Cena con amigos de Rodolfo Santullo & Marcos Vergara
La dupla Santullo – Vergara es ya una marca registrada en la novela gráfica de estos pagos. Una identidad construida a fuerza de una pluma con oficio en contar historias y otra especializada en un dibujo ágil y detallado. Jamás recargado. Lejos de todo barroquismo, la historia vive cuadro a cuadro. La novela gráfica necesita esos dos pulmones para respirar. Y esta Cena con amigos, goza de buena salud.
La anécdota es sencilla. Luego de la mudanza, en la que Cristian da una mano, Bernardo recibe a la barra de la adolescencia a una cena de bienvenida. Tres parejas y el anfitrión intercambian chistes -ese tipo de chiste malo, malísimo que justamente por eso resulta buenísimo y arranca la carcajada- y mantienen conversaciones livianas. Nada demasiado comprometido, ni comprometedor…
Lo que es risa colectiva, se torna conversación más seria, pesada, en las interacciones mano a mano. La vida de pareja, los dolores de la vida adulta, adquieren un tono de caldero en ebullición, hasta el estallido.
Cena con amigos es, además de una buena historia de ribetes policiales, una revisión cruda de esa forma de masculinidad para la cual, las mujeres -todas las mujeres del mundo- están disponibles, por el solo hecho de que somos varones.
Es también una incómoda fotografía de ese momento en el cual la adultez se impone y mil rituales de adolescencia y primera juventud quedan atrás. Siempre hay quien porfía en no dar los pasos necesarios, y queda arrinconado en una época que ya no volverá, juntando un rencor sordo contra quienes cometen la traición de asumir que estamos grandes, y hay que laburar para parar la olla, armar familias, desarrollar proyectos.

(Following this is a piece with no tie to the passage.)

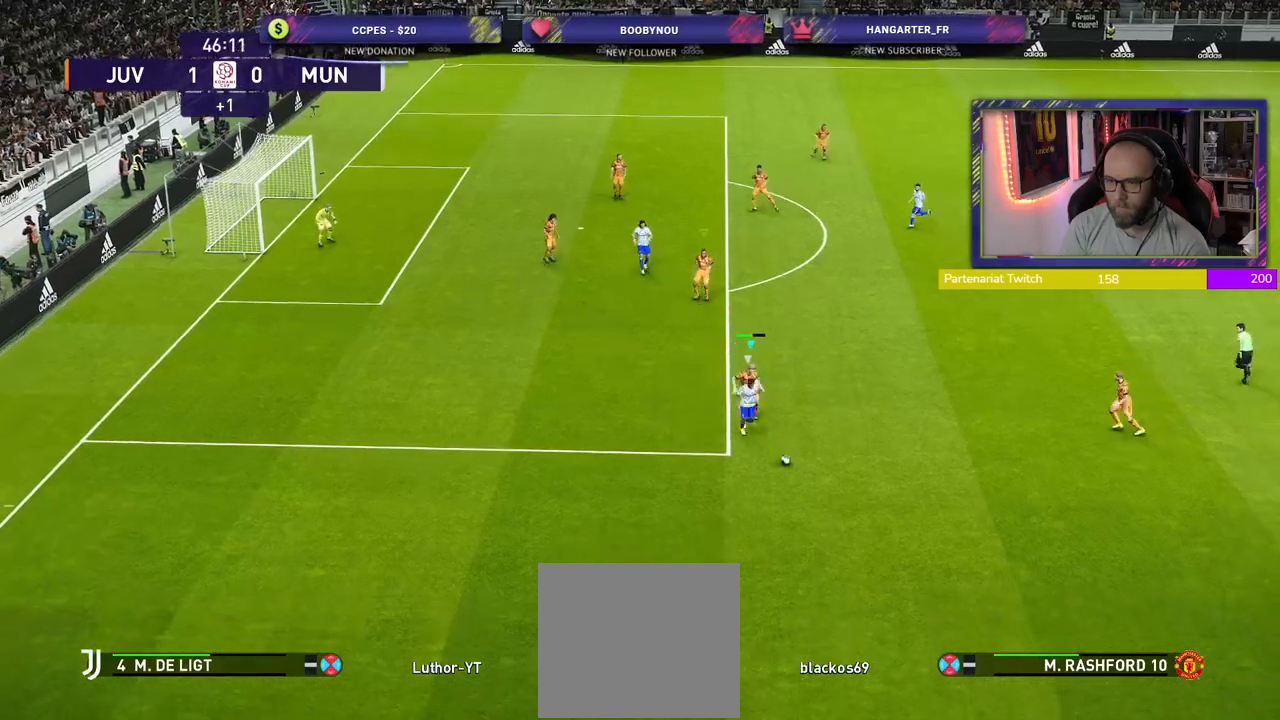
{"buttons": ["SQUARE", "R2"], "left_stick": "down", "right_stick": "center", "events": [[160, "SQUARE", "down"], [300, "left_stick", "down"]]}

Y sobre todo, pone sobre la mesa -entre un portazo y otro-, la soledad de las tres mujeres frente a las mil violencias de género con las que deben lidiar un día sí y otro también. Un muro masculino de preguntas, sospechas, y justificaciones que se repiten como una letanía. El dibujo dice aquí más que las palabras. Los gestos, las bocas crispadas, las lágrimas contenidas, los pasos alejándose que resuenan en la noche montevideana, tienen una potencia que sostiene la tensión del relato.
Así en un mar de amistades derruidas, cobran sentido las páginas de apertura en las que los integrantes de la barra (Jorge, Silvia, German y Cinthya, Marcela) habían brillado por su ausencia como ayudantes en la mudanza del amigo. Tampoco estarán -y esta vez la ausencia pesa una tonelada- en la mudanza final. La escena del velorio, en la cual la soledad última es reflejada en un chiste de humor tan negro como la propia situación es en sí misma, una pieza maestra. Uno entra a sospechar que Bernardo tenía más de un muerto en el ropero…

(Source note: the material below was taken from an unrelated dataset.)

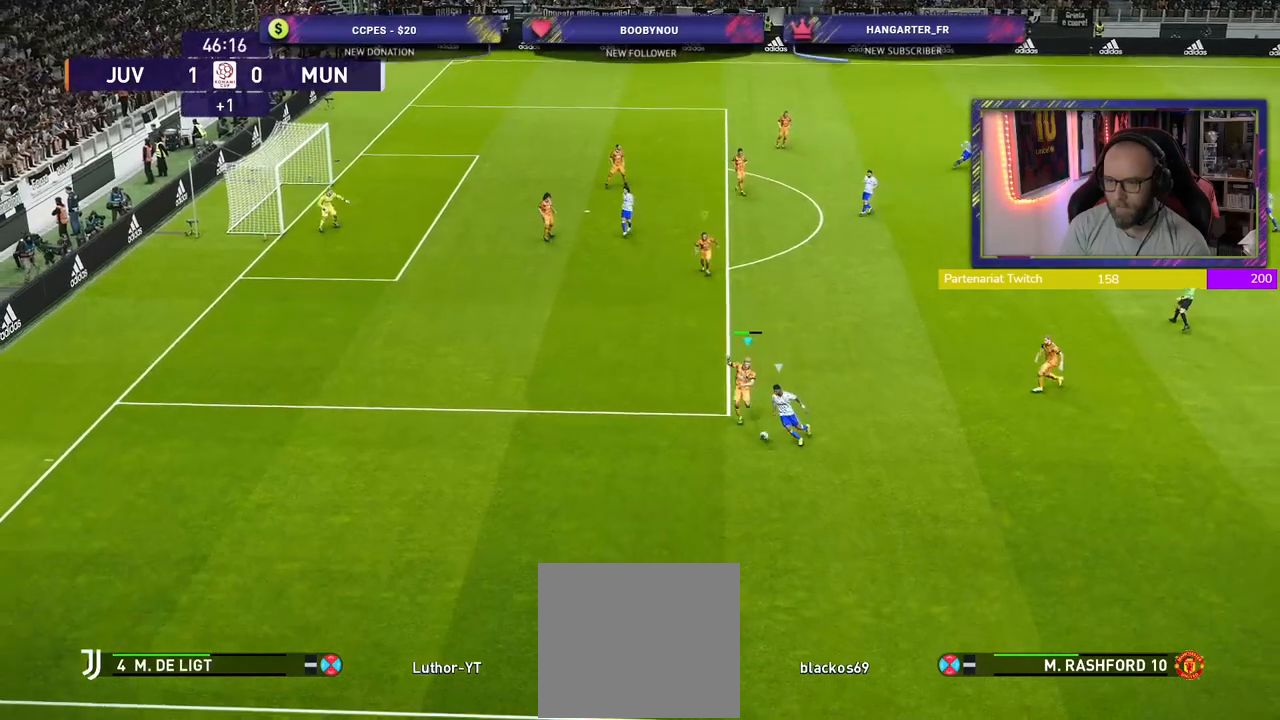
{"buttons": ["CROSS", "SQUARE", "R2"], "left_stick": "down-left", "right_stick": "center", "events": [[200, "CROSS", "down"], [360, "left_stick", "down-left"]]}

Después, qué importa el después… la barra cumplirá de manera póstuma el proyecto siempre postergado de Bernardo. Los vemos irse a conocer el glaciar de Perito Moreno, en un viaje lleno de situaciones absurdas que darán lugar a develar el misterio intuido.
La voz de Santullo muestra sin juzgar. El juicio final, queda en manos del lector. Y eso, en épocas de pontificadores de todas las causas del mundo, es de agradecer.
Como un par de genialidades me quedo con el detalle de que esos chistes malos, malísimos son los que de alguna manera pautan el relato. No como un sostén o una estructura, sino como un cambio de escena. A la vez, son esos chistes los que señalan la relación del protagonista con su amigo fiel, que tal vez por ser tan fiel resulta ser algo así como el último en enterarse.
La segunda genialidad, es la del cierre, donde lo que todos esperan ocurre, cuando ya es demasiado tarde. O tal vez simplemente, la barra se apuró demasiado en volver a la tranquilidad de la vida cotidiana.
Todo esto en un relato donde la muerte, el misterio policial ha quedado resuelto hace rato, allá a mitad de camino. Caso cerrado, dice el único policía de la historia. Muerto el muerto, todo está resuelto. ¿Todo?